Metro district reform bill signed into law but critics say it’s not enough
Gov. Jared Polis on Monday signed into law a bill that makes substantive changes to how metro districts operate in Colorado, but not as many as reformists have called for.
Senate Bill 262 requires districts to inform residents about upcoming board-of-director elections so they can better participate in a process many have said they felt excluded from. Additionally, the new law mandates that potential buyers be told of the extra tax burdens they will take on by purchasing a home in a district.
Long before any homes are built, district boards are typically controlled by developers who approve bonds that will reimburse them for infrastructure construction and are to be repaid by future homeowners for decades.
“The governor’s signature on this bill puts the final touch on a legislative process in which all stakeholders successfully provided input along the way,” co-sponsor Sen.
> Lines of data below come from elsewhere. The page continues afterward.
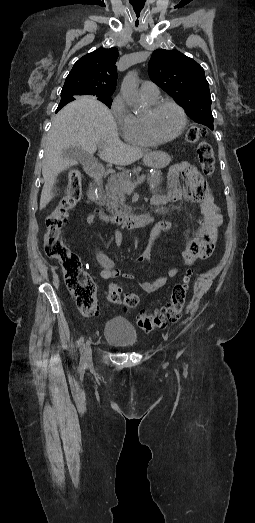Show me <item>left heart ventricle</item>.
Masks as SVG:
<instances>
[{
	"label": "left heart ventricle",
	"mask_w": 255,
	"mask_h": 523,
	"mask_svg": "<svg viewBox=\"0 0 255 523\" xmlns=\"http://www.w3.org/2000/svg\"><path fill=\"white\" fill-rule=\"evenodd\" d=\"M151 123L157 136L167 138L174 135L179 130L181 117L174 107L164 106L153 114Z\"/></svg>",
	"instance_id": "obj_1"
}]
</instances>
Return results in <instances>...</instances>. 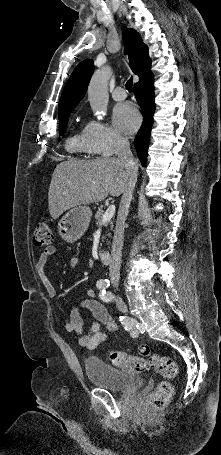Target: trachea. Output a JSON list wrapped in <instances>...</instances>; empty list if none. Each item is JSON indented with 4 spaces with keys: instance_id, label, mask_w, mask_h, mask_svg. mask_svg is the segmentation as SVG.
Returning a JSON list of instances; mask_svg holds the SVG:
<instances>
[{
    "instance_id": "obj_1",
    "label": "trachea",
    "mask_w": 221,
    "mask_h": 455,
    "mask_svg": "<svg viewBox=\"0 0 221 455\" xmlns=\"http://www.w3.org/2000/svg\"><path fill=\"white\" fill-rule=\"evenodd\" d=\"M132 85H133V79L131 77L125 84V87L129 92L133 91Z\"/></svg>"
}]
</instances>
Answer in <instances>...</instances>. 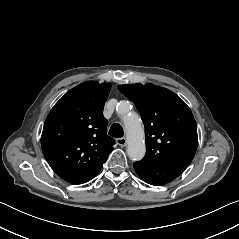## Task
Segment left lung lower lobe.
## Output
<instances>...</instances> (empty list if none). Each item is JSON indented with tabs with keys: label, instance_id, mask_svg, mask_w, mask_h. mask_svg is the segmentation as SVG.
<instances>
[{
	"label": "left lung lower lobe",
	"instance_id": "obj_1",
	"mask_svg": "<svg viewBox=\"0 0 239 239\" xmlns=\"http://www.w3.org/2000/svg\"><path fill=\"white\" fill-rule=\"evenodd\" d=\"M133 167L142 180L155 186L172 181L186 169V167L180 166L148 165L140 161L135 162Z\"/></svg>",
	"mask_w": 239,
	"mask_h": 239
}]
</instances>
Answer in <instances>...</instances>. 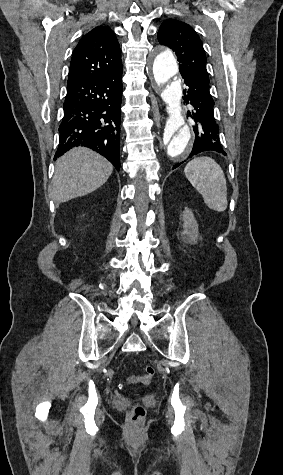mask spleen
<instances>
[{
    "label": "spleen",
    "mask_w": 283,
    "mask_h": 475,
    "mask_svg": "<svg viewBox=\"0 0 283 475\" xmlns=\"http://www.w3.org/2000/svg\"><path fill=\"white\" fill-rule=\"evenodd\" d=\"M193 188L202 194L210 210L224 212L227 208V184L223 170L212 158H194L184 168Z\"/></svg>",
    "instance_id": "spleen-1"
}]
</instances>
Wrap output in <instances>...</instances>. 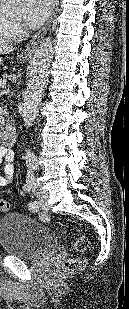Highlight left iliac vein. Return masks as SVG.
Here are the masks:
<instances>
[{
    "instance_id": "left-iliac-vein-1",
    "label": "left iliac vein",
    "mask_w": 129,
    "mask_h": 309,
    "mask_svg": "<svg viewBox=\"0 0 129 309\" xmlns=\"http://www.w3.org/2000/svg\"><path fill=\"white\" fill-rule=\"evenodd\" d=\"M32 191L38 199V201H37L38 209H43L45 211H48L49 206L46 204V200L48 198V193L46 191L42 190L38 186L36 180H34L33 183H32Z\"/></svg>"
}]
</instances>
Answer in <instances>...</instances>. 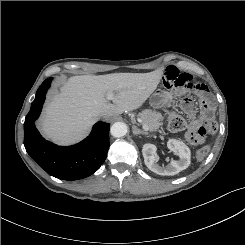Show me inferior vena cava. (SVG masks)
Returning a JSON list of instances; mask_svg holds the SVG:
<instances>
[{
	"label": "inferior vena cava",
	"instance_id": "obj_1",
	"mask_svg": "<svg viewBox=\"0 0 245 245\" xmlns=\"http://www.w3.org/2000/svg\"><path fill=\"white\" fill-rule=\"evenodd\" d=\"M101 117H106V115L105 114H101Z\"/></svg>",
	"mask_w": 245,
	"mask_h": 245
}]
</instances>
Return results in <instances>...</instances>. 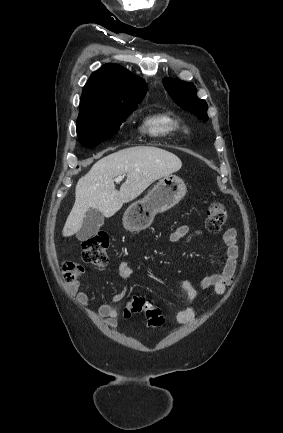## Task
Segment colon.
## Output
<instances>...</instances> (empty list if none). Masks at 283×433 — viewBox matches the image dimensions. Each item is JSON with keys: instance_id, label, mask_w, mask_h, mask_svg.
I'll return each mask as SVG.
<instances>
[{"instance_id": "colon-1", "label": "colon", "mask_w": 283, "mask_h": 433, "mask_svg": "<svg viewBox=\"0 0 283 433\" xmlns=\"http://www.w3.org/2000/svg\"><path fill=\"white\" fill-rule=\"evenodd\" d=\"M229 220L230 216L222 203L212 202L208 205L205 223L209 231H220ZM108 248L107 234H95L82 243V259L96 269L103 270L108 264ZM62 269L64 279L68 283L76 281L83 271L78 263L72 261H66ZM141 312L145 314L148 327L155 329L163 325L164 317L160 310L142 297H134L126 306L124 315L129 318L132 314Z\"/></svg>"}]
</instances>
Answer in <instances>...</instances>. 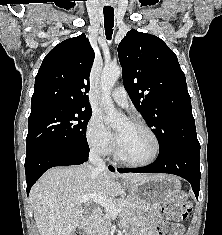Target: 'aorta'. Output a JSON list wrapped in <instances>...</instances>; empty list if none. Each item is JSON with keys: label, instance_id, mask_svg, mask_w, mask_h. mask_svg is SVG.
Wrapping results in <instances>:
<instances>
[{"label": "aorta", "instance_id": "obj_1", "mask_svg": "<svg viewBox=\"0 0 222 235\" xmlns=\"http://www.w3.org/2000/svg\"><path fill=\"white\" fill-rule=\"evenodd\" d=\"M122 73L118 65L105 66L101 74V102L106 113V122L110 126H116L124 120V115L115 109L111 98V90Z\"/></svg>", "mask_w": 222, "mask_h": 235}]
</instances>
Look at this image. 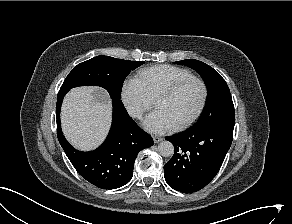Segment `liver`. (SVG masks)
Wrapping results in <instances>:
<instances>
[{"mask_svg": "<svg viewBox=\"0 0 292 224\" xmlns=\"http://www.w3.org/2000/svg\"><path fill=\"white\" fill-rule=\"evenodd\" d=\"M111 113V101L103 89H71L61 109L63 133L75 148L92 150L104 140L110 127Z\"/></svg>", "mask_w": 292, "mask_h": 224, "instance_id": "1", "label": "liver"}]
</instances>
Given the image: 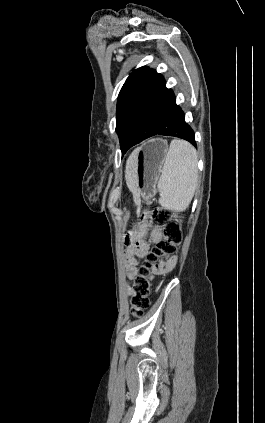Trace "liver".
Wrapping results in <instances>:
<instances>
[{"mask_svg":"<svg viewBox=\"0 0 265 423\" xmlns=\"http://www.w3.org/2000/svg\"><path fill=\"white\" fill-rule=\"evenodd\" d=\"M125 178L129 185H131L136 178L135 162L133 155H131L127 161Z\"/></svg>","mask_w":265,"mask_h":423,"instance_id":"1","label":"liver"}]
</instances>
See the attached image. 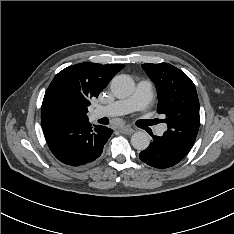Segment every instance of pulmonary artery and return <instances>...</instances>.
Returning <instances> with one entry per match:
<instances>
[{
	"instance_id": "1",
	"label": "pulmonary artery",
	"mask_w": 234,
	"mask_h": 234,
	"mask_svg": "<svg viewBox=\"0 0 234 234\" xmlns=\"http://www.w3.org/2000/svg\"><path fill=\"white\" fill-rule=\"evenodd\" d=\"M152 96V84L147 80L140 81L137 85L135 93L122 100H117L110 105L100 106L96 109V117L100 116H118L126 114L132 110L144 111ZM165 131L164 126L157 129V134L162 135Z\"/></svg>"
}]
</instances>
Rachel Zenzinger, an Arvada Democrat, said in a statement. “I’m proud to have crafted legislation that addresses so many obvious problems, that provides transparency to a complex situation, while still supporting a valuable sector of our business community.”
The bill was largely the work of the Metro District Education Coalition, a group of developers, businessmen, and attorneys associated with district construction.
But the bi-partisan bill was not well-met by members of Coloradoans for Metro District Reform, a grass-roots group of residents who say the measure was merely window dressing to more pressing issues they face.
“CMDR represents metro district residents and concerned citizens committed to eliminating taxation without representation and other root causes of fraud, waste and abuse that drive up the property taxes and fees collected by metro districts,” member Jim Gibson wrote Polis in a plea for him to veto the bill. “CMDR is very concerned that this bill, if signed, will send a message to the legislature that the problem has been solved, making future authentic reform that much more difficult.”
The group said it will press for legislation in the next session that will tackle many of the issues raised in Denver Post stories, which prompted the new law as well.